The 1899 book, "Album of Genealogy and Biography, Cook County, Illinois", carries a full biography of our inventor, Treat T. Prosser. What follows are excerpts. "Treat T. Prosser was born in the little town of Avon, New York, January 22, 1827... Always handy in the user of tools, at the early age of fourteen he had been engaged at the trade of a millwright, in which he soon became a proficient workman... From the young millwright developed an inventor of agricultural implements of great value; of a superior system of machinery for the manufacture of bolts; of universally recognized improvements upon steam engines; of a practical and widely used machine for pegging boots; of coal machinery; of the Prosser Cylinder Car... He drew the plans for the Chicago Hydraulic Company, which built the first water-works system in Chicago.

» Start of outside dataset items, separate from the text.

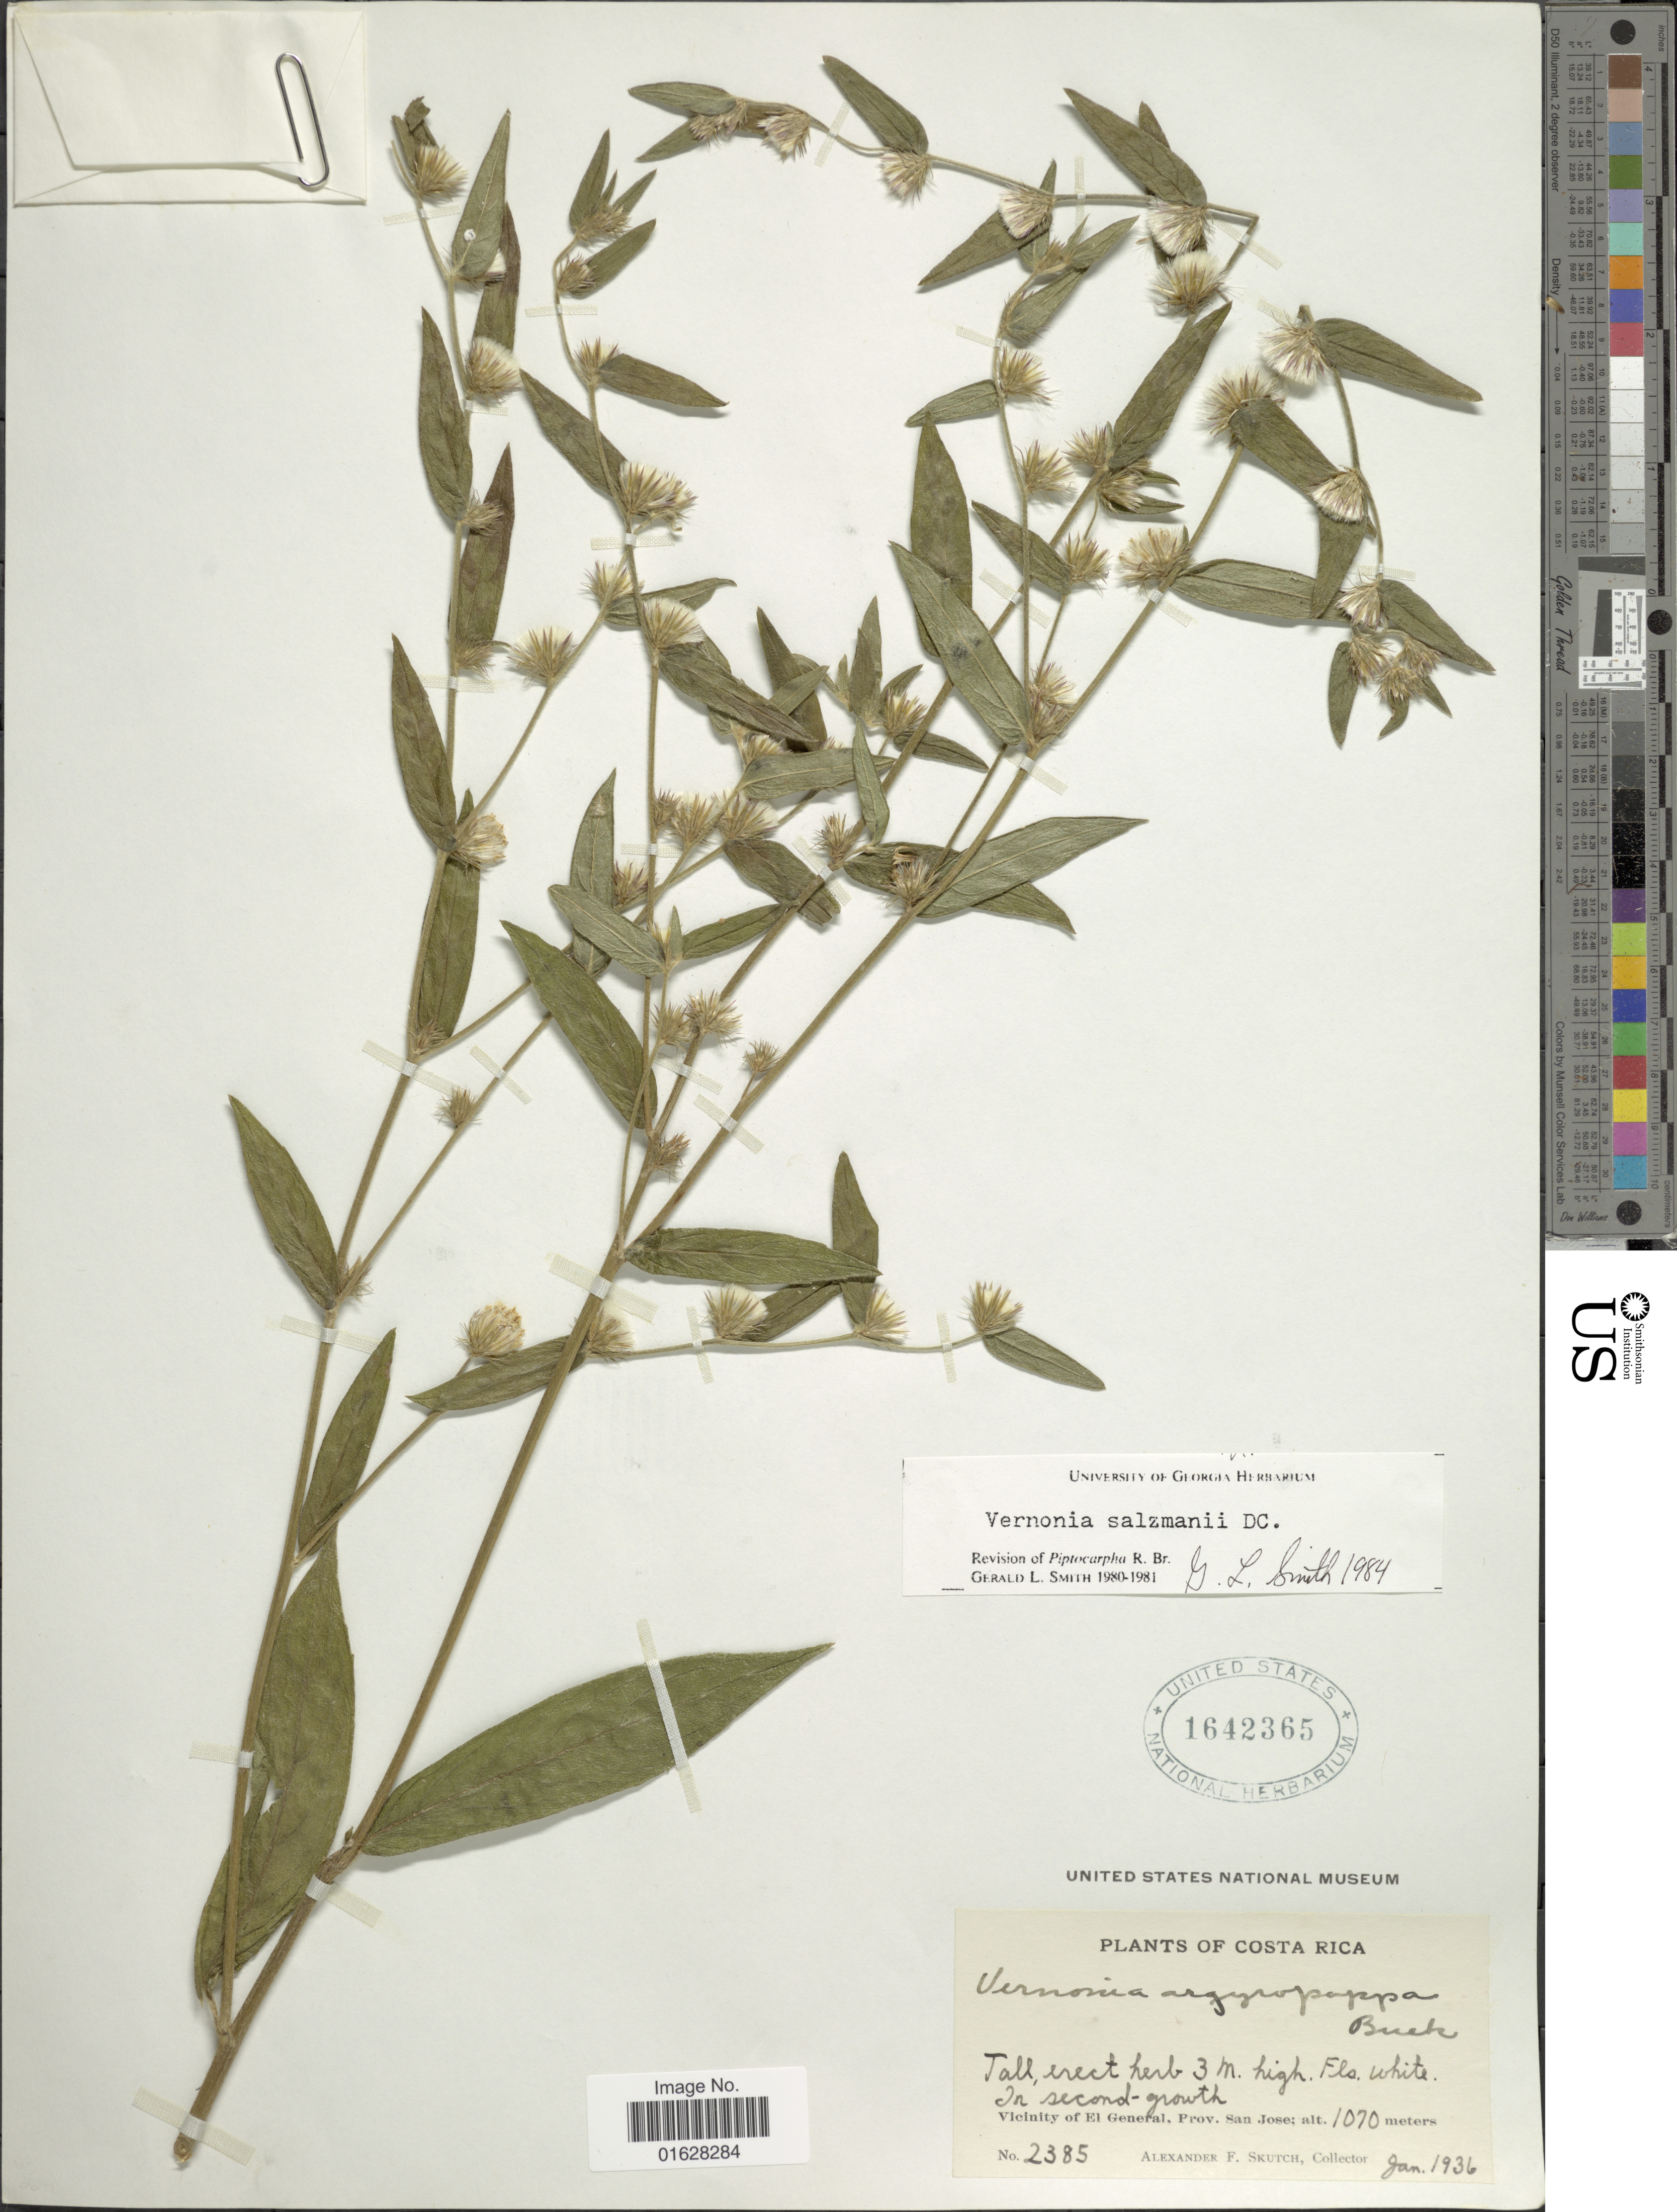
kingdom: Plantae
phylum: Tracheophyta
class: Magnoliopsida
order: Asterales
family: Asteraceae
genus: Lepidaploa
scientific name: Lepidaploa salzmannii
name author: (DC.) H. Rob.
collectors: A. F. Skutch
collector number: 2385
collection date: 1936-01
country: Costa Rica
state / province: San José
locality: Vicinity of El General, Prov. San Jose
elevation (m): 1070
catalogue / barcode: US 1642365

"In 1851 Mr. Prosser came to Chicago...From 1851 until the date of his death, December 11, 1895, Mr. Prosser made Chicago his home, with the exception of two years spent in the Rocky Mountains, six years in Boston, and a short vacation spent in Europe... Closely wedded to his profession, Mr. Prosser generally refused the responsibilities of official positions, but made an exception to this rule after the Great Fire, when he acted as superintendent of the distribution of food to the destitute in Districts Four and Five..." Unfortunately, the biography sheds no light on exactly how Mr. Prosser earned his money: was he a free-lance designer and inventor, or did he work for others?